Asking such questions in a systematic way is what science is all about. "The Oxford English Dictionary" defines the scientific method as "a method or procedure that has characterized natural science since the 17th century, consisting in systematic observation, measurement and experiment, and the formulation, testing, and modification of hypotheses." What this means is that we observe and investigate the world and build our knowledge base predicated upon what we learn and discover, but we check our work at every point and keep checking our work. It is inherently experimental. In order to be scientific, then, our inquiries and conclusions need to be based upon empirical, measurable evidence.
Galileo's life and work became a scientific watershed in this regard. Most fundamentally, Galileo's greatness was a function of his unwillingness to take anyone's word for it. He checked others' work, made it his work, and then checked his own work. As such, he is the key to experimental science, an expression that is now redundant, thanks in no small measure to him. When Galileo read Aristotle and his assertion that heavier objects fall faster than lighter objects, he checked it out himself (which, astonishingly, neither Aristotle nor anyone else to that point had apparently bothered to try).
Thus the scientific method can and should be applied to traditional science as well as to all types of inquiry and study—including investing. The great scientist Richard Feynman even applied such experimentation to hitting on women. To his surprise, he learned that he (at least) was more successful by being aloof than by being polite or buying a woman he found attractive a drink.

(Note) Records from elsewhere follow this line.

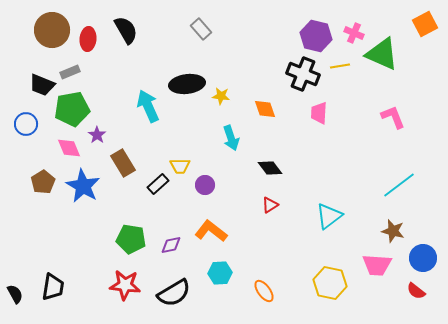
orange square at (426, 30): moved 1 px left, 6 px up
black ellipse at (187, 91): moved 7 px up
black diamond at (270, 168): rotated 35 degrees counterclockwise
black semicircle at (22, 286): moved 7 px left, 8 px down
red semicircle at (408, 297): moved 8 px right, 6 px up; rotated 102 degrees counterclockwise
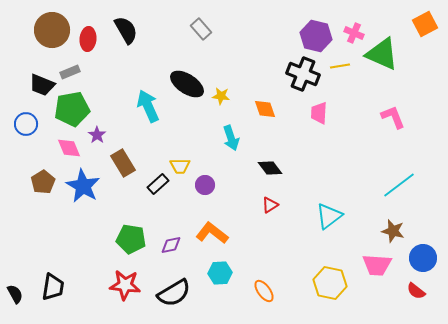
black ellipse at (187, 84): rotated 40 degrees clockwise
orange L-shape at (211, 231): moved 1 px right, 2 px down
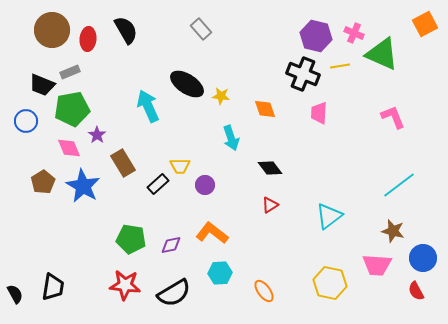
blue circle at (26, 124): moved 3 px up
red semicircle at (416, 291): rotated 24 degrees clockwise
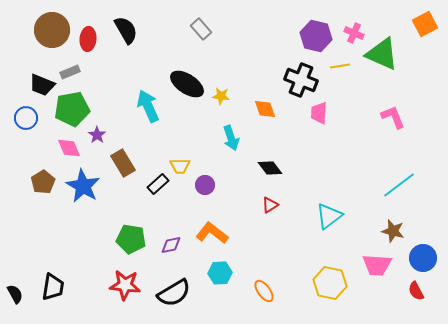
black cross at (303, 74): moved 2 px left, 6 px down
blue circle at (26, 121): moved 3 px up
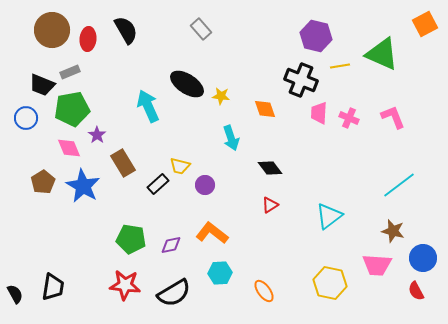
pink cross at (354, 33): moved 5 px left, 85 px down
yellow trapezoid at (180, 166): rotated 15 degrees clockwise
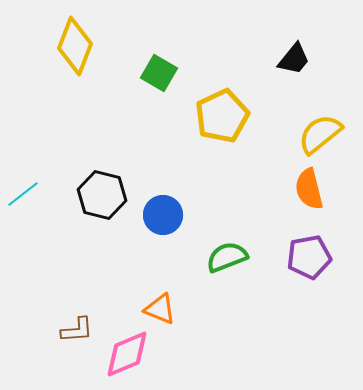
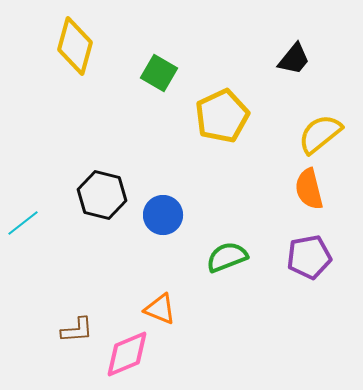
yellow diamond: rotated 6 degrees counterclockwise
cyan line: moved 29 px down
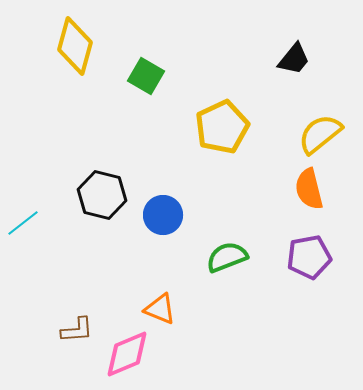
green square: moved 13 px left, 3 px down
yellow pentagon: moved 11 px down
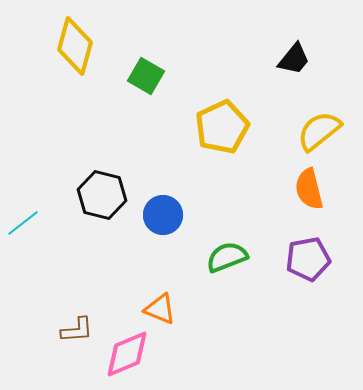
yellow semicircle: moved 1 px left, 3 px up
purple pentagon: moved 1 px left, 2 px down
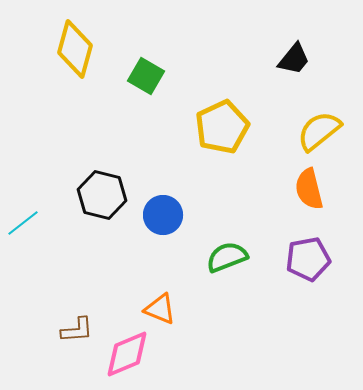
yellow diamond: moved 3 px down
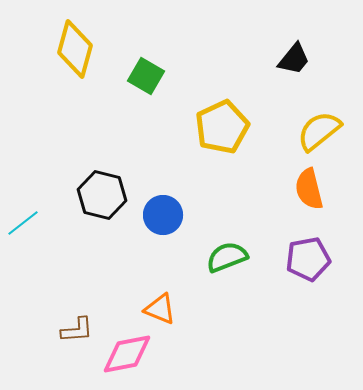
pink diamond: rotated 12 degrees clockwise
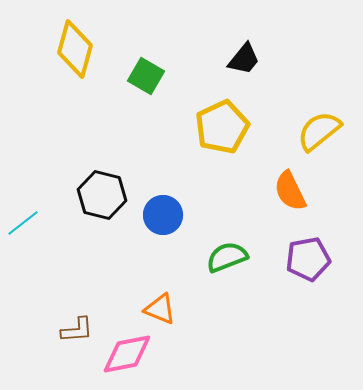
black trapezoid: moved 50 px left
orange semicircle: moved 19 px left, 2 px down; rotated 12 degrees counterclockwise
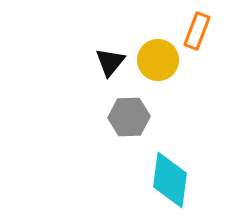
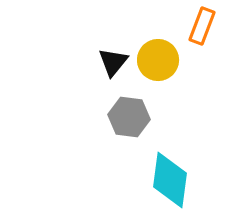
orange rectangle: moved 5 px right, 5 px up
black triangle: moved 3 px right
gray hexagon: rotated 9 degrees clockwise
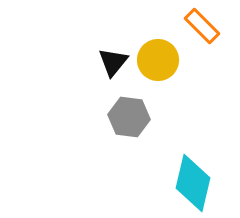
orange rectangle: rotated 66 degrees counterclockwise
cyan diamond: moved 23 px right, 3 px down; rotated 6 degrees clockwise
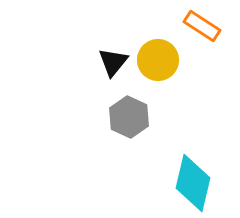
orange rectangle: rotated 12 degrees counterclockwise
gray hexagon: rotated 18 degrees clockwise
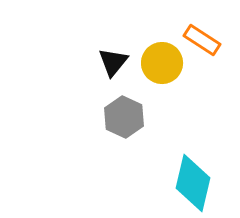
orange rectangle: moved 14 px down
yellow circle: moved 4 px right, 3 px down
gray hexagon: moved 5 px left
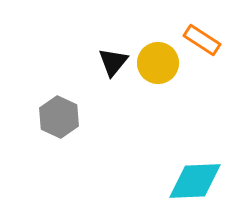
yellow circle: moved 4 px left
gray hexagon: moved 65 px left
cyan diamond: moved 2 px right, 2 px up; rotated 74 degrees clockwise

This approach to figuring out what has gone on, is going on and will go on as a matter of objective fact—the essence of the scientific method—is demonstrated in the 1993 television film "And the Band Played On." In a crucial scene early on, researchers at the Centers for Disease Control meet in 1981 to discuss the statistics of a deadly virus—that we later learn to be HIV—sweeping through the gay community. To that point, nobody had been able to come up with a decent explanation for what they had been observing. So the boss walks into the meeting and asks, "All right, what do we think? What do we know? What can we prove?"
That concept ends up being a running theme in the movie and gets to the heart of the scientific endeavor. What do we think? What do we know? What can we prove?